In reality, the real burden would be far higher for two reasons. First, it cannot be expected that low-income countries could sustain such a diversion of their limited resources and hence this global endeavour could not succeed unless the world’s high-income nations annually spend sums equal to 15 to 20 percent of their GDP. More importantly, this ultimate global transformation project would face enormous cost overruns. As the world’s most comprehensive study of cost overruns (more than 16,000 projects in 16 countries and in 20 categories, from airports to nuclear stations) shows, 91.5 percent of projects worth more than $1 billion have run over the initial estimate, with the mean overrun being 62 percent (Flyvbjerg and Gardner, 2023).

Only once in history did the US (and Russia) spent higher shares of their annual economic product, and they did so for less than five years when they needed to win World War II. Is any country seriously contemplating similar, but now decades-long, commitments?

We must also consider the poorest continent, the population of which will grow from 1.2 to 2.5 billion by 2050. Africa has seen how China became relatively rich during the past generation by quadrupling its combustion of fossil carbon and becoming the world’s largest producer of cement, steel, plastics, and ammonia. Affluent countries themselves have no large-scale non-fossil alternatives that could be transferred to Africa and enable the continent to pursue green development. That is why “African Nations Tell COP27 Fossil Fuels Will Tackle Poverty” (Mcfarlane and Abnett, 2022, November 10).

Realities versus Wishful Thinking

Denmark, with half of its electricity now coming from wind, is often pointed out as a particular decarbonization success: since 1995 it cut its energy-related emissions by 56 percent (compared to the EU average of about 22 percent)—but, unlike its neighbours, the country does not produce any major metals (aluminum, copper, iron, or steel), it does not make any float glass or paper, does not synthesize any ammonia, and it does not even assemble any cars. All these products are energy-intensive, and transferring the emissions associated with their production to other countries creates an undeservedly green reputation for the country doing the transferring.
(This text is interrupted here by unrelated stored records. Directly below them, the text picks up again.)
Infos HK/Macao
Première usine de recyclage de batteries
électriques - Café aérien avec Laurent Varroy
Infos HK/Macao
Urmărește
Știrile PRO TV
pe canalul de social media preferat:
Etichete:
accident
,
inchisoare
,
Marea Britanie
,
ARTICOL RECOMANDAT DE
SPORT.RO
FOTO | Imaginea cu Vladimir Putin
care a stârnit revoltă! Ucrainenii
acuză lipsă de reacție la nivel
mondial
Responsible analyses must acknowledge existing energy, material, engineering, managerial, economic, and political realities. An impartial assessment of those resources indicates that it is extremely unlikely that the global energy system will be rid of all fossil carbon by 2050.

Belief in Miracles

Belief in near-miraculous tomorrows never goes away. Even now we can read declarations claiming that the world can rely solely on wind and PV by 2030 (Global100REStrategyGroup, 2023). And then there are repeated claims that all energy needs (from airplanes to steel smelting) can be supplied by cheap green hydrogen or by affordable nuclear fusion.

What does this all accomplish besides filling print and screens with unrealizable claims?
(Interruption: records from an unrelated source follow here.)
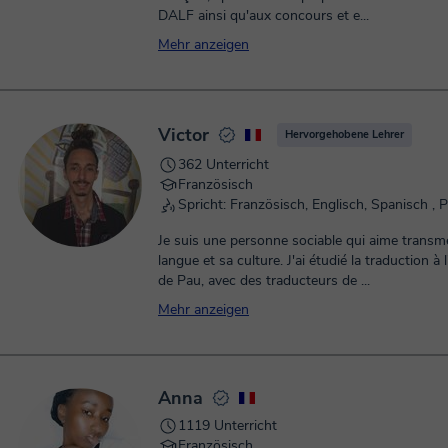
DALF ainsi qu'aux concours et e...
Mehr anzeigen
Victor
Hervorgehobene Lehrer
362 Unterricht
Französisch
Spricht: Französisch, Englisch, Spanisch , 
Je suis une personne sociable qui aime transm
langue et sa culture. J'ai étudié la traduction à l'université
de Pau, avec des traducteurs de ...
Mehr anzeigen
Anna
1119 Unterricht
Französisch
Instead, we should devote our efforts to charting realistic futures that consider our technical capabilities, our material supplies, our economic possibilities, and our social necessities—and then devise practical ways to achieve them. We can always strive to surpass them—a far better goal than setting ourselves up for repeated failures by clinging to unrealistic targets and impractical visions.

Failing to reach an unrealistic goal of complete global decarbonization by 2050 means failing to limit average global warming to 1.5oC. How much higher the temperature might rise will not depend only on our continued efforts to decarbonize the global energy supply but also on our success in limiting CO2 and other greenhouse gases generated by agriculture, animal husbandry, deforestation, land use changes, and waste disposal. After all, those contributions account for at least a quarter of global anthropogenic emissions but, so far, we have been almost exclusively focused on CO2 from fossil fuel combustion. But that is a topic for another inquiry.